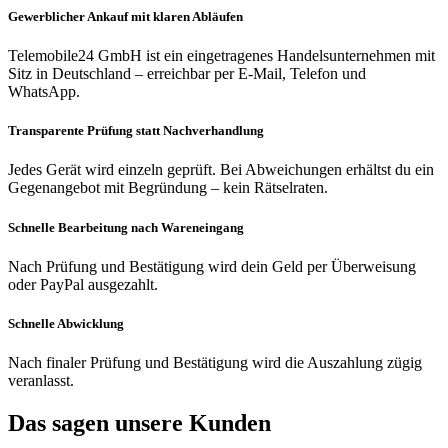
Gewerblicher Ankauf mit klaren Abläufen
Telemobile24 GmbH ist ein eingetragenes Handelsunternehmen mit
Sitz in Deutschland – erreichbar per E-Mail, Telefon und
WhatsApp.
Transparente Prüfung statt Nachverhandlung
Jedes Gerät wird einzeln geprüft. Bei Abweichungen erhältst du ein
Gegenangebot mit Begründung – kein Rätselraten.
Schnelle Bearbeitung nach Wareneingang
Nach Prüfung und Bestätigung wird dein Geld per Überweisung
oder PayPal ausgezahlt.
Schnelle Abwicklung
Nach finaler Prüfung und Bestätigung wird die Auszahlung zügig
veranlasst.
Das sagen unsere Kunden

----

**INSTRUCTIONS FOR THE TASK**
Give an exact copy of the listing above that leaves out every picture.

**OUTPUT OF THE TASK**
Gewerblicher Ankauf mit klaren Abläufen
Telemobile24 GmbH ist ein eingetragenes Handelsunternehmen mit
Sitz in Deutschland – erreichbar per E-Mail, Telefon und
WhatsApp.
Transparente Prüfung statt Nachverhandlung
Jedes Gerät wird einzeln geprüft. Bei Abweichungen erhältst du ein
Gegenangebot mit Begründung – kein Rätselraten.
Schnelle Bearbeitung nach Wareneingang
Nach Prüfung und Bestätigung wird dein Geld per Überweisung
oder PayPal ausgezahlt.
Schnelle Abwicklung
Nach finaler Prüfung und Bestätigung wird die Auszahlung zügig
veranlasst.
Das sagen unsere Kunden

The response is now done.